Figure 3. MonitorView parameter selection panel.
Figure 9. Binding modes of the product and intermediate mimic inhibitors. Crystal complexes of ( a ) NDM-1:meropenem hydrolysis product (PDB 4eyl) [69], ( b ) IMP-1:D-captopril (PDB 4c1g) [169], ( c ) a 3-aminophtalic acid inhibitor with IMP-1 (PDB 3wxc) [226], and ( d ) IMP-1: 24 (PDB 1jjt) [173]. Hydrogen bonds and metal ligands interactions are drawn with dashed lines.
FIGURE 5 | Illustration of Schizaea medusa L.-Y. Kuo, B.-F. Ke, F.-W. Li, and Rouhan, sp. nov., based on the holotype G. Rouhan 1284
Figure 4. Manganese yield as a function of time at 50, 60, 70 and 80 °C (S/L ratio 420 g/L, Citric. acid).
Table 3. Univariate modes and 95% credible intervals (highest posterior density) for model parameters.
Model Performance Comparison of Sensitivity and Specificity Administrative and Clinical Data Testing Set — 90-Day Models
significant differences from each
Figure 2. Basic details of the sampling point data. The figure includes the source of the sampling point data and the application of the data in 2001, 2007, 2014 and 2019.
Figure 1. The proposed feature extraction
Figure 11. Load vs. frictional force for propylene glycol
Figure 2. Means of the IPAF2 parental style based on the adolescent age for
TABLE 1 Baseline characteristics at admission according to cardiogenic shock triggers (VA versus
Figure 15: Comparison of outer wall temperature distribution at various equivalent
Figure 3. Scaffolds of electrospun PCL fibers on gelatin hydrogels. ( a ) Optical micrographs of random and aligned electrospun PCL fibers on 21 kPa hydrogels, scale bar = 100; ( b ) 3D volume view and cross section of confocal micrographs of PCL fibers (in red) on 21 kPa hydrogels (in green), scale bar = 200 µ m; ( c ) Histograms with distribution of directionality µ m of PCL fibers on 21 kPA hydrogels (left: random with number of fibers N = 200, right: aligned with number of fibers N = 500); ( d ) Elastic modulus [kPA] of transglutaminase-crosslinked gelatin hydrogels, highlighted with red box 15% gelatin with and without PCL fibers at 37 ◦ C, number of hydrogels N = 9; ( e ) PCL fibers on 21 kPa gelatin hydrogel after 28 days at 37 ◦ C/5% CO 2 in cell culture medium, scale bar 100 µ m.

.....

> _ABOUT THIS TASK_
All that belongs in the answer is the run of lines above from the line containing "FIGURE 5 | Illustration" through the line containing "Figure 4. Manganese", exactly as written.

> _TASK OUTPUT_
FIGURE 5 | Illustration of Schizaea medusa L.-Y. Kuo, B.-F. Ke, F.-W. Li, and Rouhan, sp. nov., based on the holotype G. Rouhan 1284
Figure 4. Manganese yield as a function of time at 50, 60, 70 and 80 °C (S/L ratio 420 g/L, Citric. acid).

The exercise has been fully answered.